▸ Task objective
Retype the line where "DGH Meeting with State of Tripura" appears and each line that follows it down to the last line of the records below. Leave the pictures out.

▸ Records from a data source
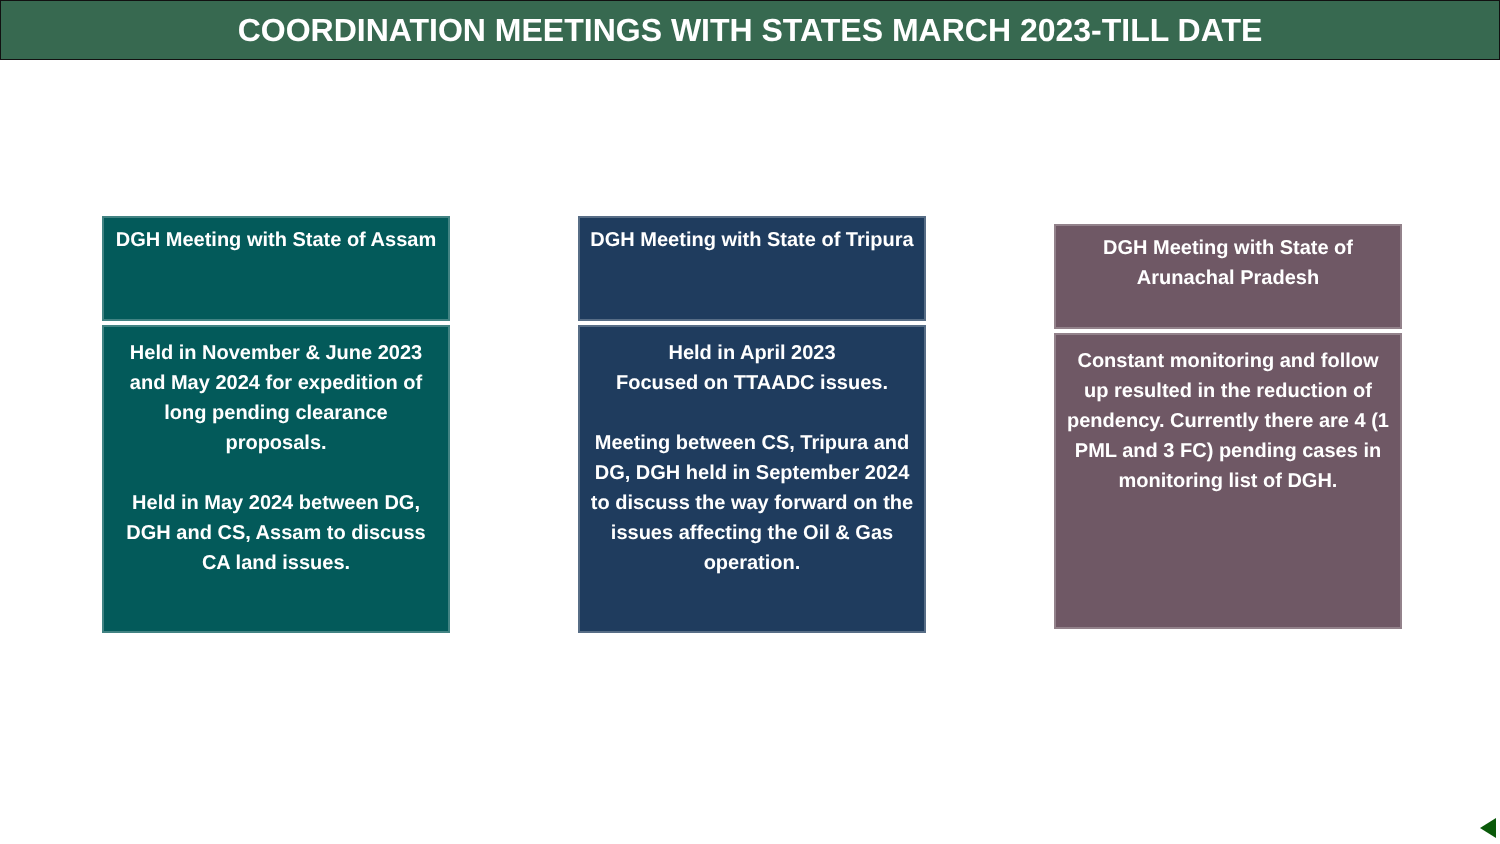COORDINATION MEETINGS WITH STATES MARCH 2023-TILL DATE
DGH Meeting with State of Assam
Held in November & June 2023 and May 2024 for expedition of long pending clearance proposals.
Held in May 2024 between DG, DGH and CS, Assam to discuss CA land issues.
DGH Meeting with State of Tripura
Held in April 2023
Focused on TTAADC issues.
Meeting between CS, Tripura and DG, DGH held in September 2024 to discuss the way forward on the issues affecting the Oil & Gas operation.
DGH Meeting with State of Arunachal Pradesh
Constant monitoring and follow up resulted in the reduction of pendency. Currently there are 4 (1 PML and 3 FC) pending cases in monitoring list of DGH.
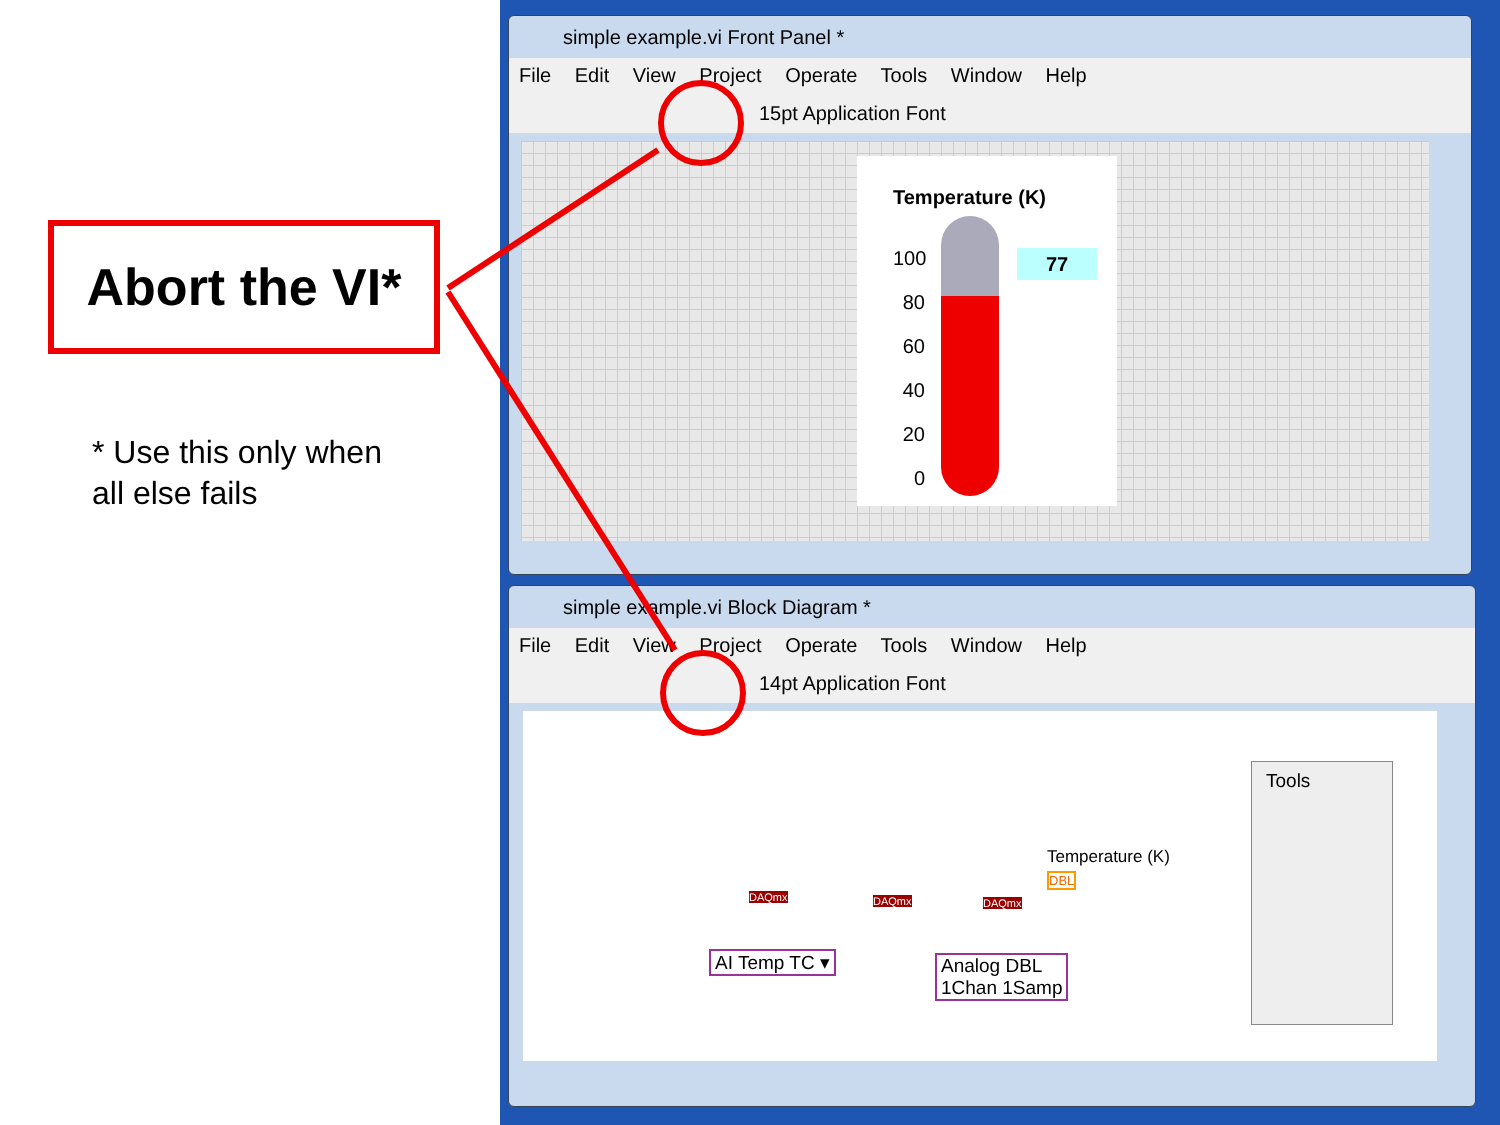Abort the VI*
* Use this only when
all else fails
simple example.vi Front Panel *
File Edit View Project Operate Tools Window Help
15pt Application Font
Temperature (K)
100
80
60
40
20
0
77
simple example.vi Block Diagram *
File Edit View Project Operate Tools Window Help
14pt Application Font
Temperature (K)
DBL
AI Temp TC ▾
Analog DBL
1Chan 1Samp
DAQmx DAQmx DAQmx
Tools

▸ Response to this exercise
DGH Meeting with State of Tripura
Held in April 2023
Focused on TTAADC issues.
Meeting between CS, Tripura and DG, DGH held in September 2024 to discuss the way forward on the issues affecting the Oil & Gas operation.
DGH Meeting with State of Arunachal Pradesh
Constant monitoring and follow up resulted in the reduction of pendency. Currently there are 4 (1 PML and 3 FC) pending cases in monitoring list of DGH.
Abort the VI*
* Use this only when
all else fails
simple example.vi Front Panel *
File Edit View Project Operate Tools Window Help
15pt Application Font
Temperature (K)
100
80
60
40
20
0
77
simple example.vi Block Diagram *
File Edit View Project Operate Tools Window Help
14pt Application Font
Temperature (K)
DBL
AI Temp TC ▾
Analog DBL
1Chan 1Samp
DAQmx DAQmx DAQmx
Tools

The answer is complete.